**Activity**
Reproduce every line of the listing as written, apart from the pictures.

[Input material Boundary: Start]

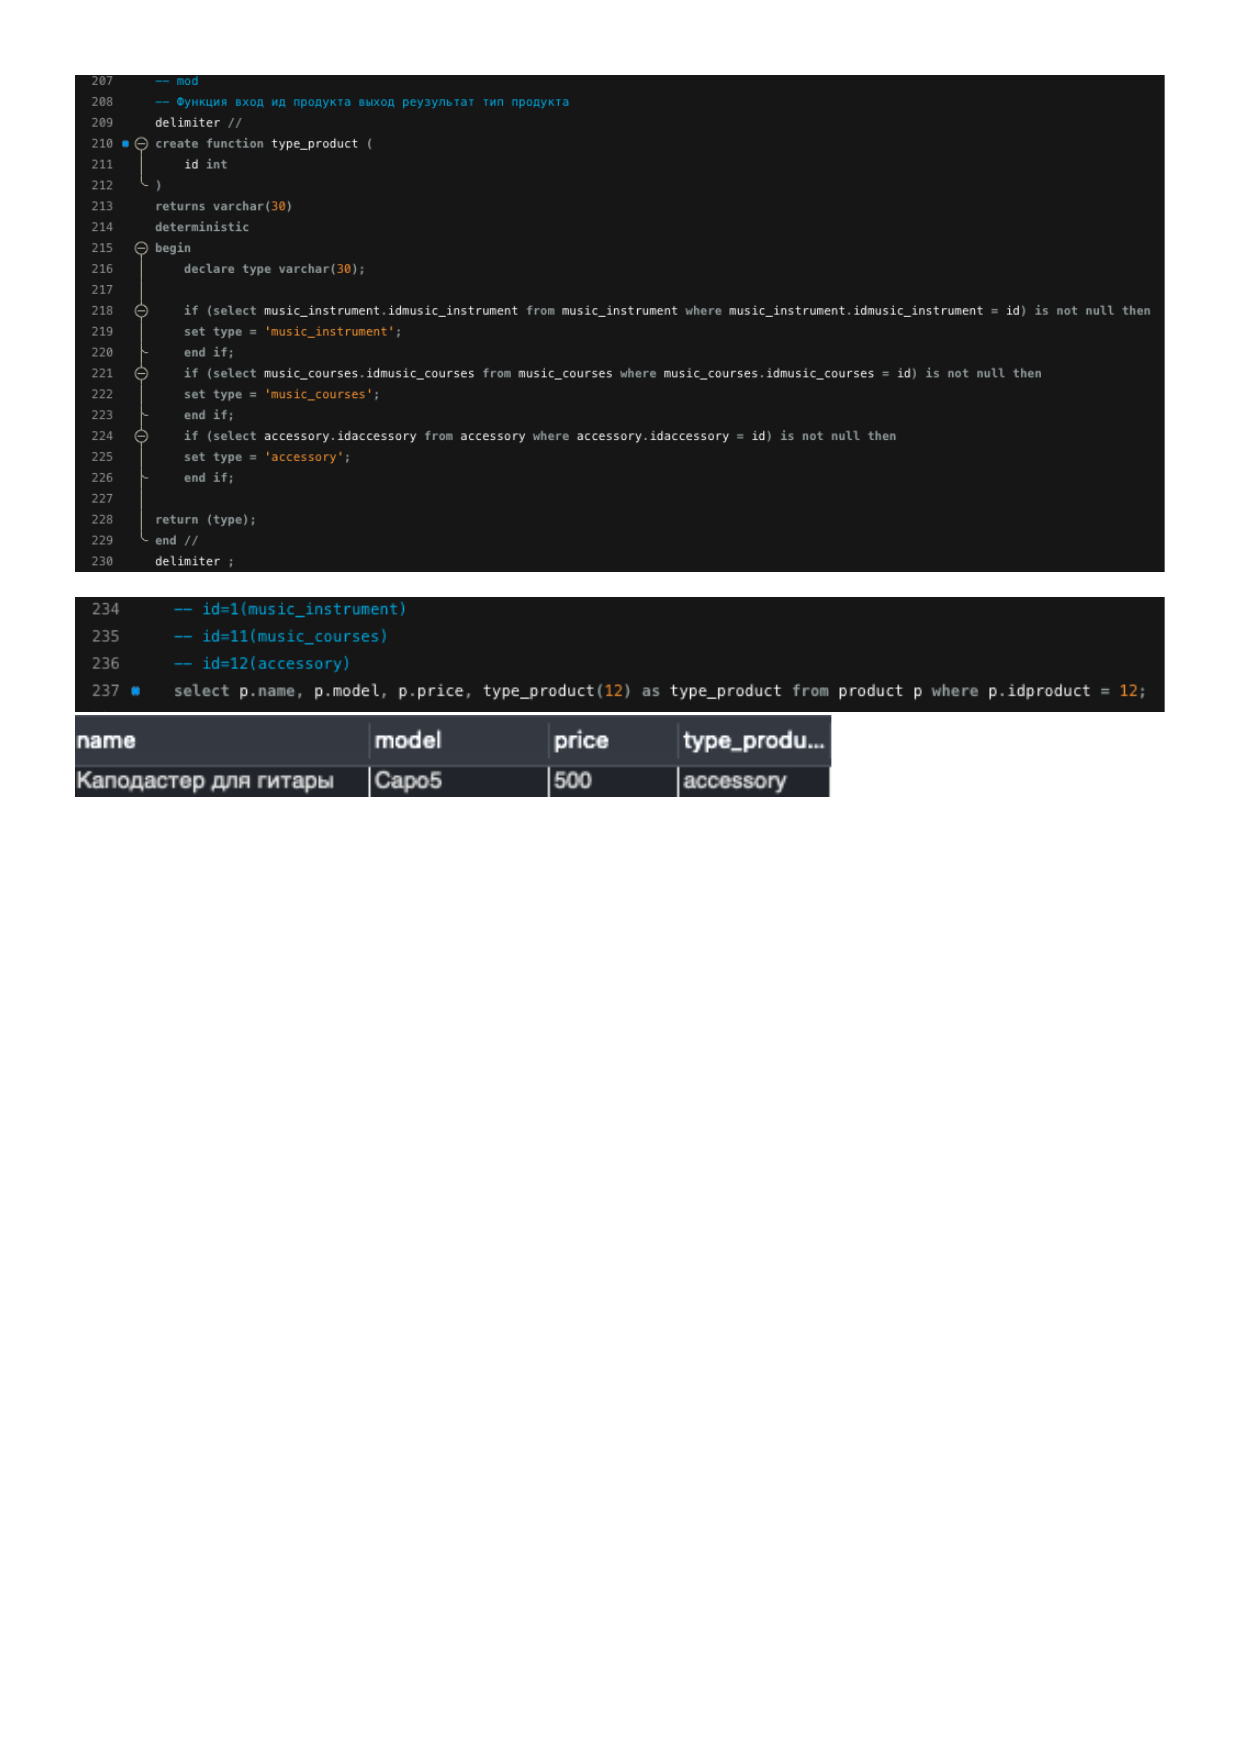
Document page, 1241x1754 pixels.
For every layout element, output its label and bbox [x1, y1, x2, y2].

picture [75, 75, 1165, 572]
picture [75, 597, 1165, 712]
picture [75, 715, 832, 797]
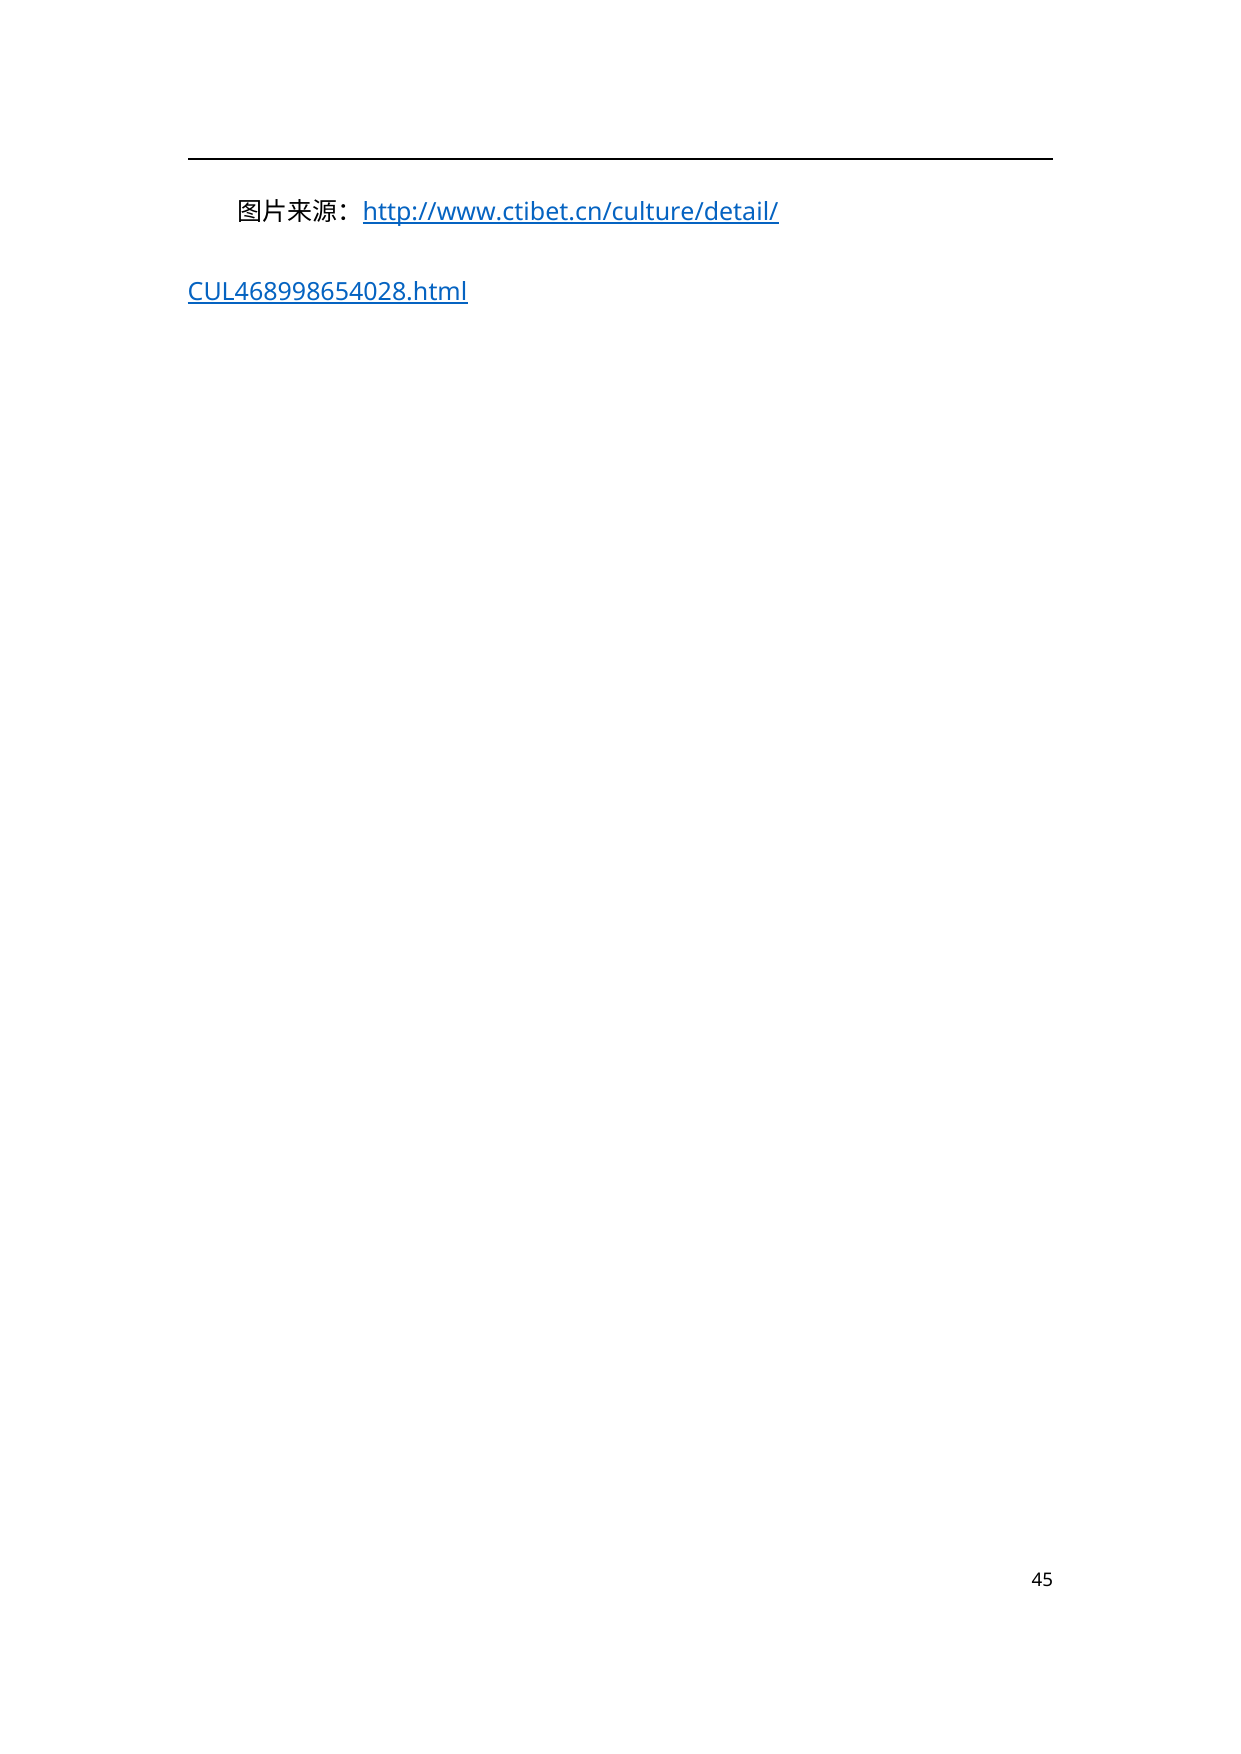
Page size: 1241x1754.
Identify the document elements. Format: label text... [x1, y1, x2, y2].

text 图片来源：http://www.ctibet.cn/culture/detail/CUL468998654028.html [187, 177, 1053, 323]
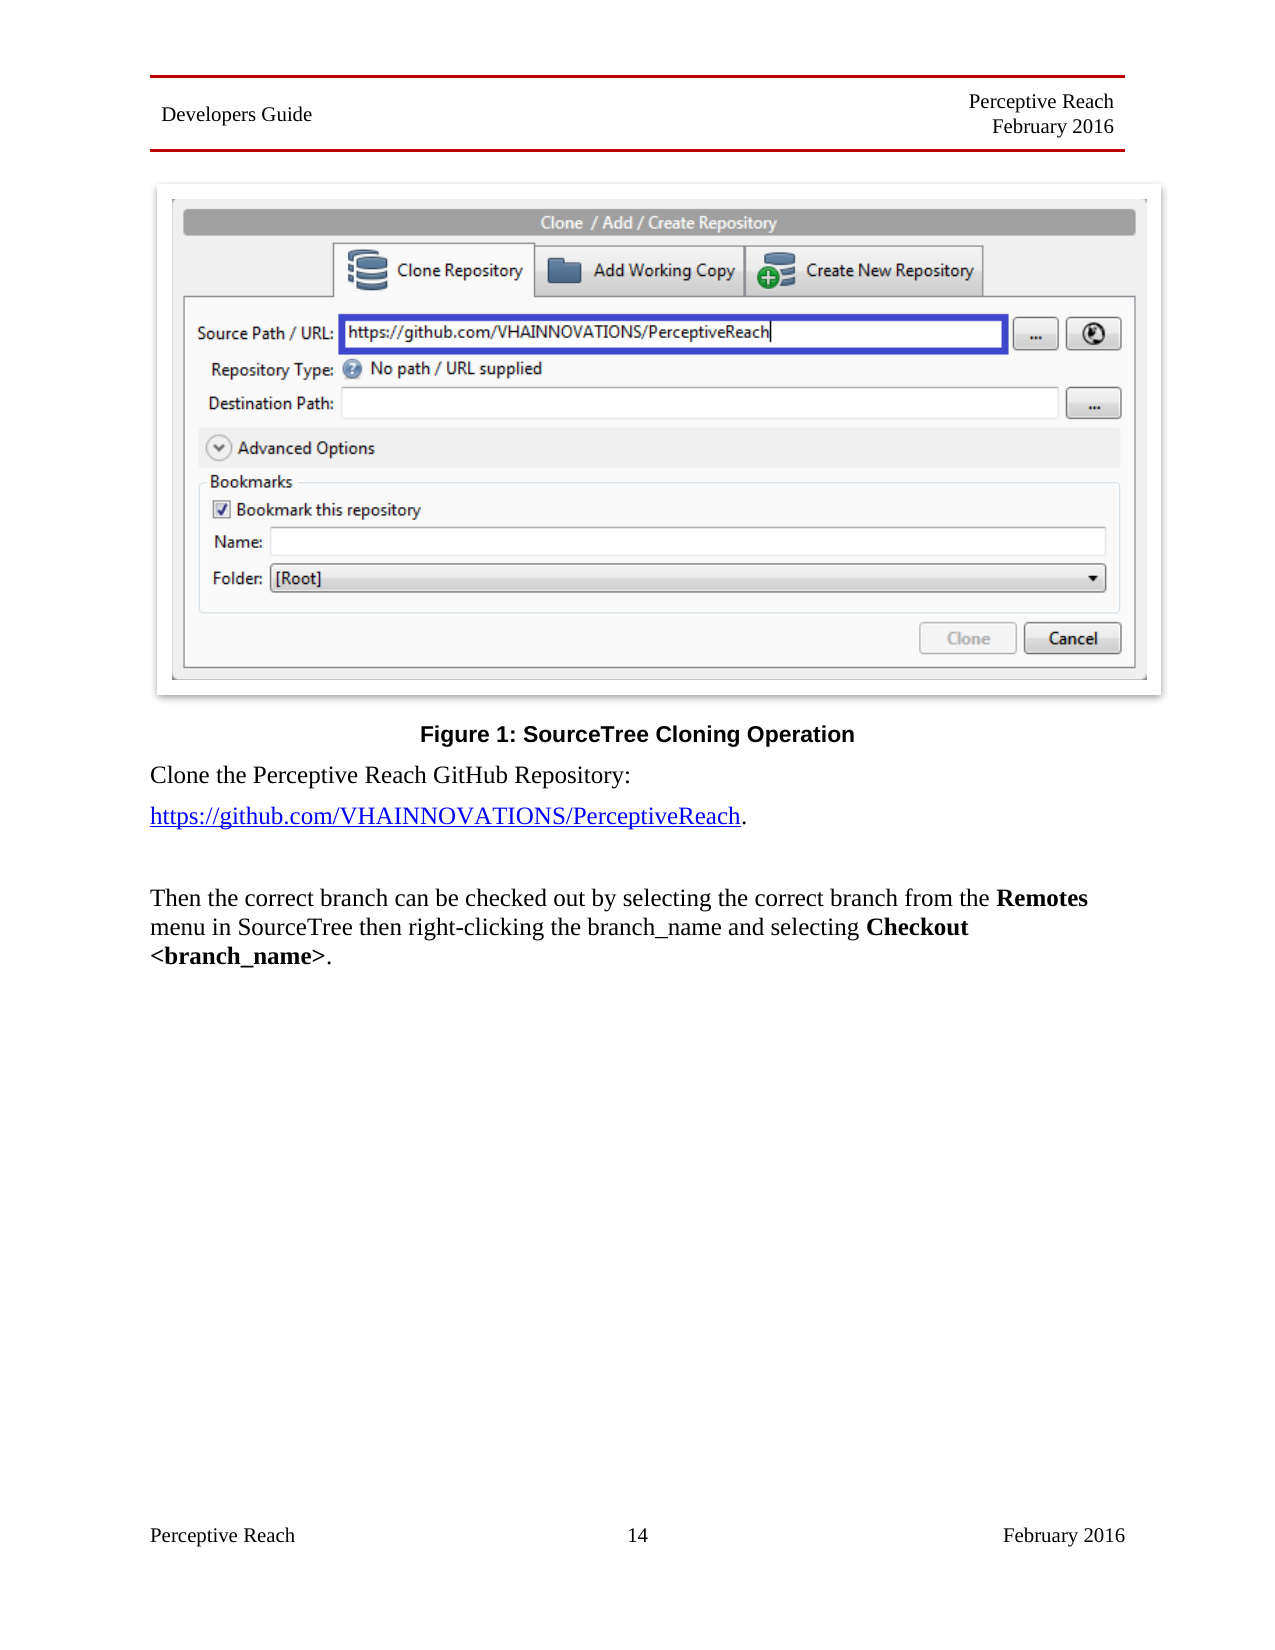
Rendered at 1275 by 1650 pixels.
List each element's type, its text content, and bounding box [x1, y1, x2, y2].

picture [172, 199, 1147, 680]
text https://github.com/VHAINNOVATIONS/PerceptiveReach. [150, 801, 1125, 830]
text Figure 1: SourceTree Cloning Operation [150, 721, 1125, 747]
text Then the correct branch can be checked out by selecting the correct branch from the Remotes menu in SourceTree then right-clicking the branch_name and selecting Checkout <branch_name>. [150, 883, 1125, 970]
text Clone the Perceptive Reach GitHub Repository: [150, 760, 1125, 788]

[Input material Boundary: End]

**Answer to the problem**
Document page, 1241x1754 pixels.
For every layout element, output its label and bbox [x1, y1, x2, y2].

picture [75, 75, 1165, 572]
picture [75, 597, 1165, 712]
picture [75, 715, 832, 797]
Page size: 1241x1754.
Identify the document elements. Format: label text... [x1, y1, x2, y2].

text 图片来源：http://www.ctibet.cn/culture/detail/CUL468998654028.html [187, 177, 1053, 323]
Rendered at 1275 by 1650 pixels.
List each element's type, its text content, and bounding box [x1, y1, x2, y2].

picture [172, 199, 1147, 680]
text https://github.com/VHAINNOVATIONS/PerceptiveReach. [150, 801, 1125, 830]
text Figure 1: SourceTree Cloning Operation [150, 721, 1125, 747]
text Then the correct branch can be checked out by selecting the correct branch from the Remotes menu in SourceTree then right-clicking the branch_name and selecting Checkout <branch_name>. [150, 883, 1125, 970]
text Clone the Perceptive Reach GitHub Repository: [150, 760, 1125, 788]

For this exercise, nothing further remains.